Le ministre de l’Environnement du Canada, Steven Guilbeault, reconnaît que les détails du plan de conservation restent à être dévoilés. « On se donne jusqu’en juin de l’an prochain pour une entente finale », rappelle-t-il.

Quelle que soit la couleur du prochain gouvernement, il lui sera très difficile de renier l’accord de principe annoncé lundi, dit Steven Guilbeault. Du même souffle, il indique que beaucoup plus d’argent pourra être mis sur la table lors de futures annonces à ce sujet.

« La possibilité du fédéral d’utiliser la Loi sur les espèces en péril [pour protéger le caribou] est toujours là », prévient l’élu montréalais.

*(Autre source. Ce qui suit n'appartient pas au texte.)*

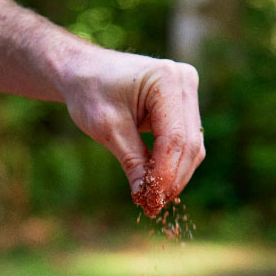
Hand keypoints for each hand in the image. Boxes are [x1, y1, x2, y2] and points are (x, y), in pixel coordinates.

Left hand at [57, 50, 204, 216]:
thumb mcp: (107, 129)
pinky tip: (156, 181)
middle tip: (153, 205)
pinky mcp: (182, 103)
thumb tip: (146, 196)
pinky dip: (172, 162)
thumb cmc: (90, 91)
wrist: (83, 71)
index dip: (165, 173)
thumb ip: (131, 161)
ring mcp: (187, 91)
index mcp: (167, 80)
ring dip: (175, 174)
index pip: (174, 137)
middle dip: (173, 178)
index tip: (152, 200)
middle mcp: (184, 81)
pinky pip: (184, 140)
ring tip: (153, 197)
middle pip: (189, 143)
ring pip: (191, 145)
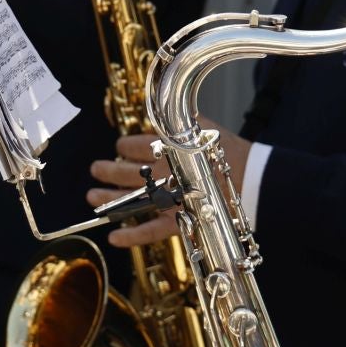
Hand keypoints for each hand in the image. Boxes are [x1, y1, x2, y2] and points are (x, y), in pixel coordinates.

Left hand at [88, 117, 251, 247]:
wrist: (253, 178)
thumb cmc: (230, 152)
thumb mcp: (203, 128)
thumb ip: (181, 120)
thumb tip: (165, 109)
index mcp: (167, 149)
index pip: (136, 145)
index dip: (124, 146)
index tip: (120, 147)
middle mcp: (163, 172)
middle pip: (126, 171)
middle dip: (108, 170)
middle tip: (96, 169)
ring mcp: (168, 197)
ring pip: (130, 199)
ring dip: (108, 198)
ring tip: (91, 196)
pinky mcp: (178, 220)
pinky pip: (151, 231)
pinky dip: (131, 236)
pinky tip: (113, 237)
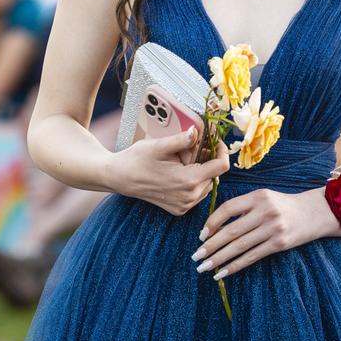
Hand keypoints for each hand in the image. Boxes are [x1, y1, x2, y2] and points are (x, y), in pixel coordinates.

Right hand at [109, 128, 229, 215]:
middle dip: (208, 158)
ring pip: (207, 183)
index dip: (221, 150)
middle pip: (214, 174)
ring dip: (201, 170)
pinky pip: (197, 192)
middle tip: (191, 147)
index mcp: (189, 181)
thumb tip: (198, 131)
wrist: (119, 177)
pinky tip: (179, 171)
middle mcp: (190, 197)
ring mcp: (185, 205)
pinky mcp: (180, 209)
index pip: (221, 166)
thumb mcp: (159, 145)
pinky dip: (194, 180)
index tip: (214, 140)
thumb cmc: (137, 160)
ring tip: (181, 160)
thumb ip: (182, 140)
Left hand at [191, 186, 340, 278]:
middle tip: (195, 257)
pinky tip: (222, 273)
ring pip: (239, 246)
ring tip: (204, 267)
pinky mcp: (279, 244)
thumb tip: (216, 227)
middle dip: (211, 246)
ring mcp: (273, 228)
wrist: (316, 212)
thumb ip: (244, 208)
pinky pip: (252, 257)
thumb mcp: (265, 198)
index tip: (201, 236)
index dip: (212, 222)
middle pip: (231, 231)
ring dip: (219, 259)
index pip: (228, 208)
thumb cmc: (284, 205)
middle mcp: (265, 211)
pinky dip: (235, 266)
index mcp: (258, 196)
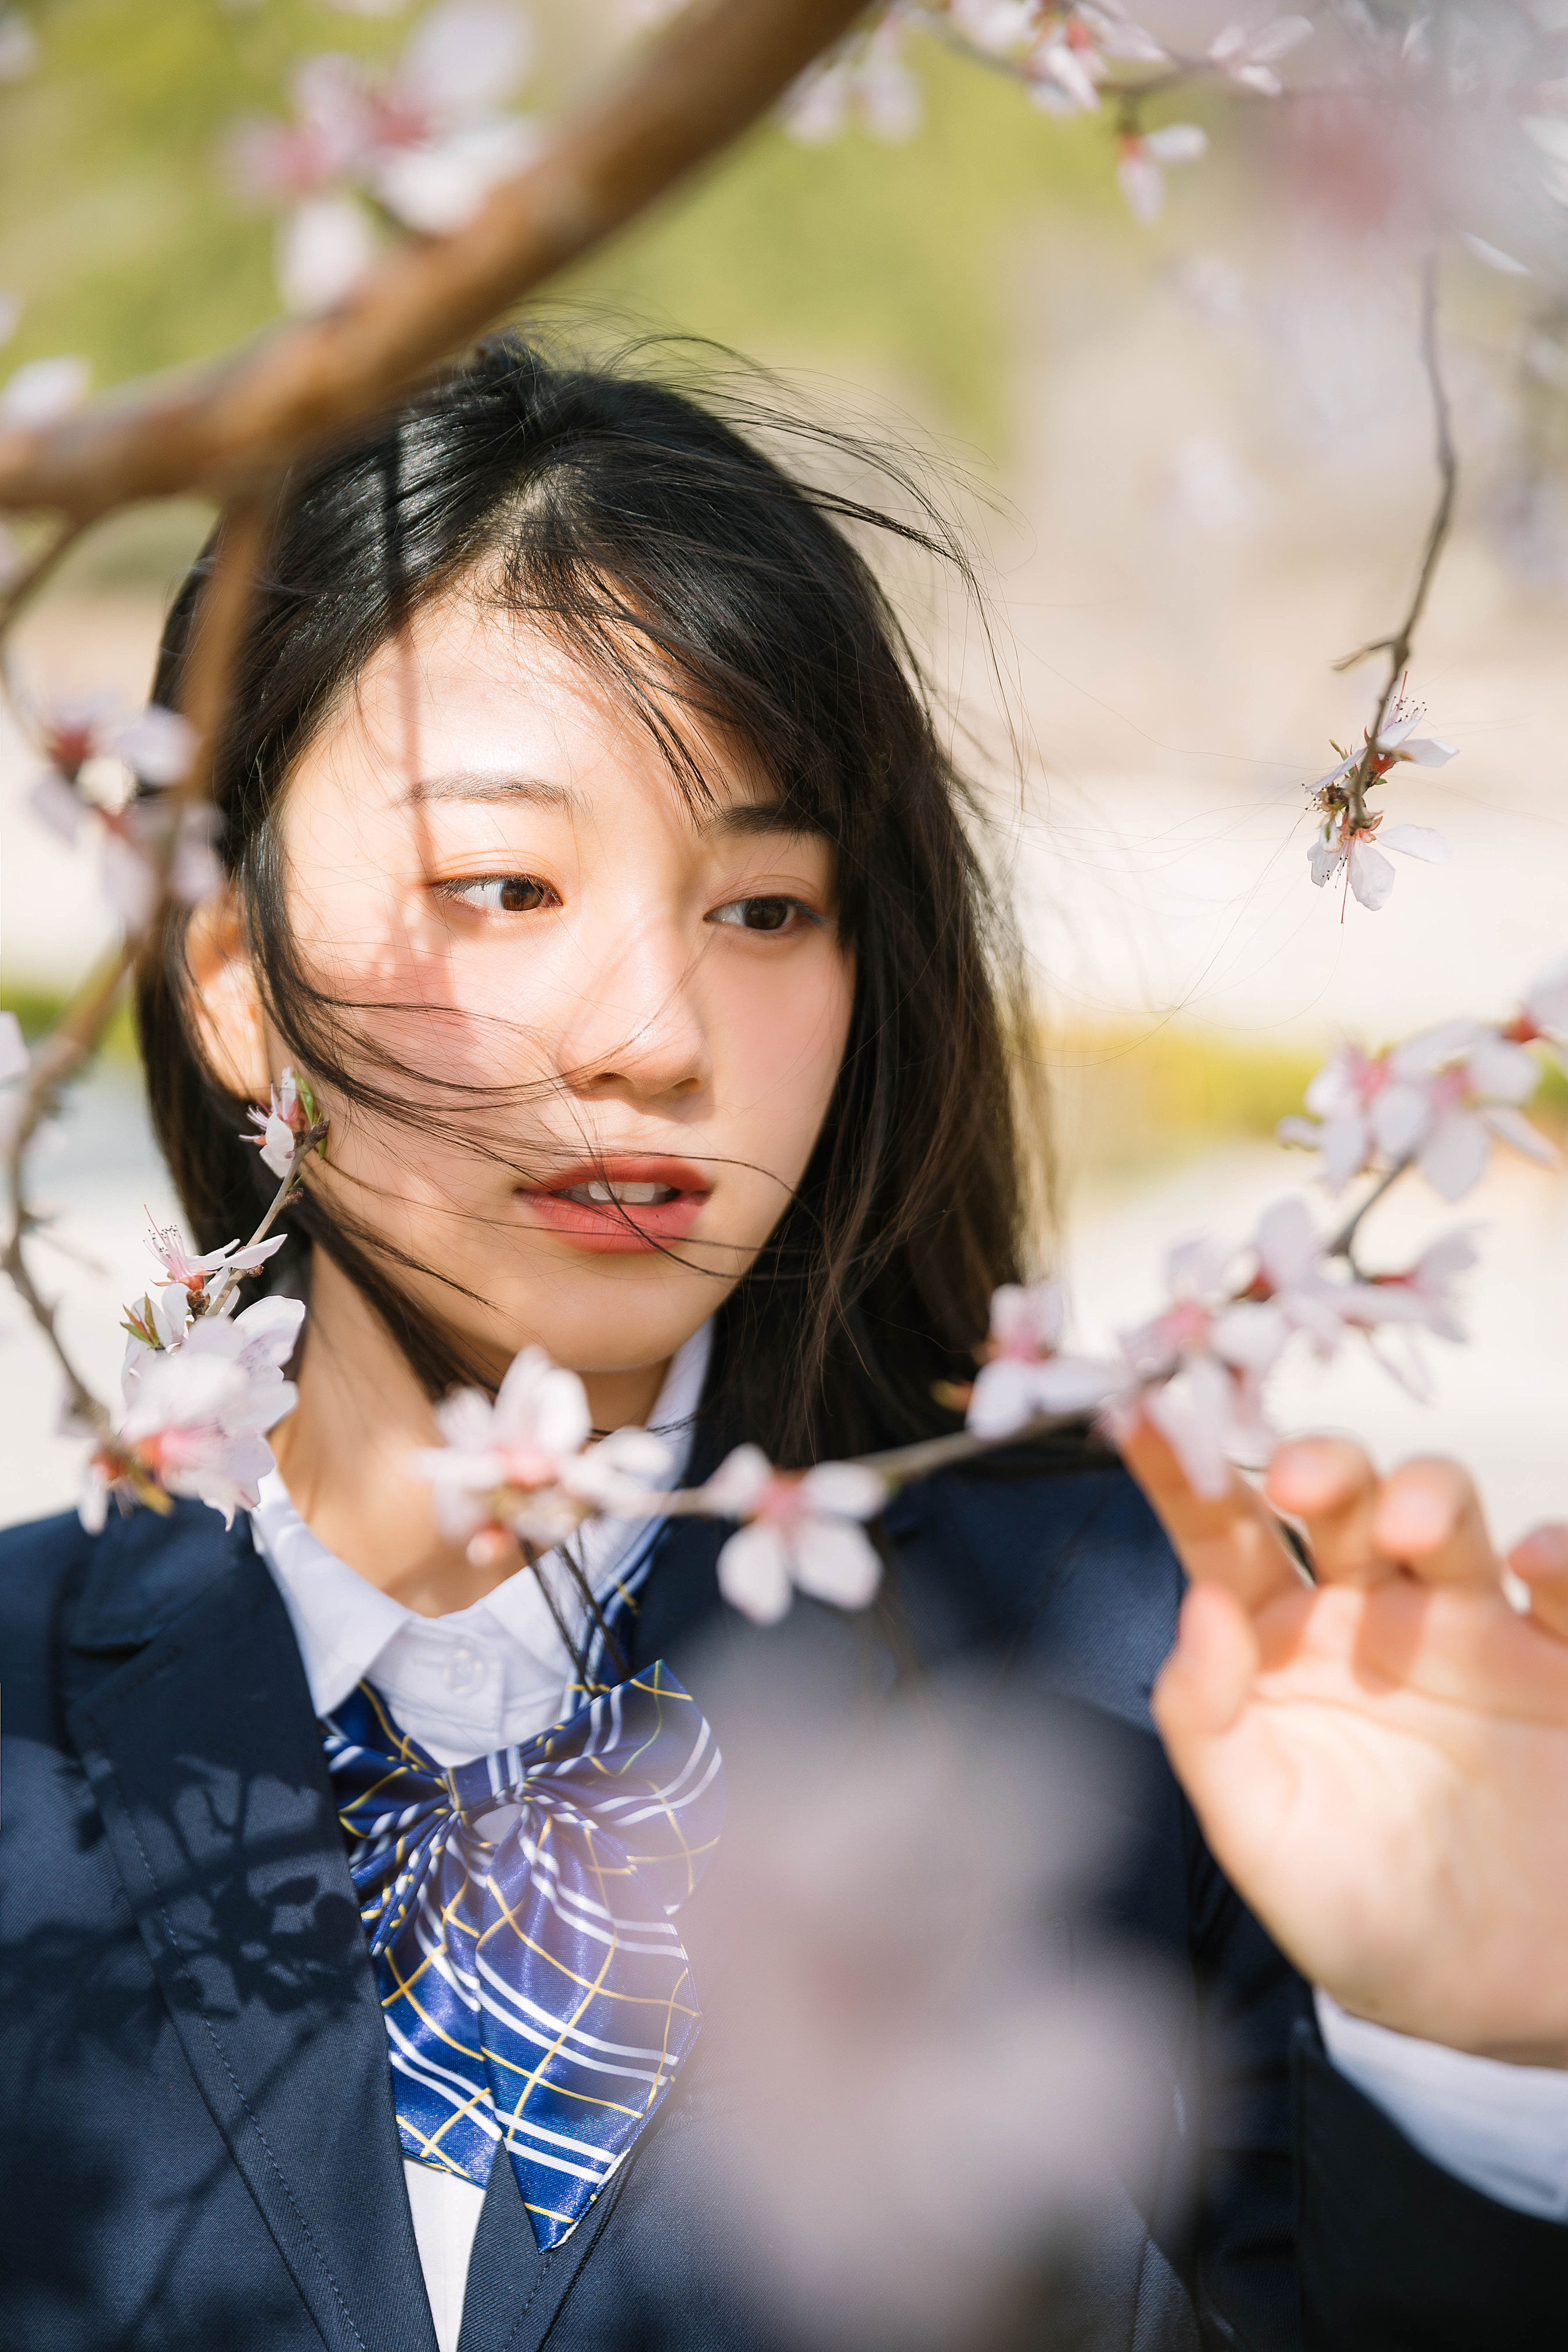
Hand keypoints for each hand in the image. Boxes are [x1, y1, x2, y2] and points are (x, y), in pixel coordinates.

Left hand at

Le Devoir a rapporté en avril que le ministre Guilbeault avait brandi le spectre d’une réglementation fédérale pour protéger « l’habitat essentiel » du caribou, faute de voir des engagements suffisants de Québec visant à freiner le déclin de l’espèce.

Le premier ministre québécois, François Legault, avait alors répliqué que la gestion des hardes de caribous relève de la « compétence » de la province. Les deux gouvernements étaient en désaccord sur les mesures concrètes de protection du caribou, dans le contexte de leur « collaboration » sur la protection des espèces en péril.

Le caribou boréal figure sur la liste des espèces menacées de la Loi sur les espèces en péril du Canada depuis 2003 et sur la liste des espèces vulnérables au Québec de la Loi sur les espèces menacées ou vulnérables du Québec depuis 2005.

 

Une version précédente de ce texte, qui indiquait que 65 % de l’habitat naturel du caribou boréal et du caribou montagnard de la Gaspésie sera protégé en vertu de l'entente de principe, a été corrigée. Dans les faits, l'objectif n'est que de garder « non perturbé » 65% de chacune de leurs aires de répartition.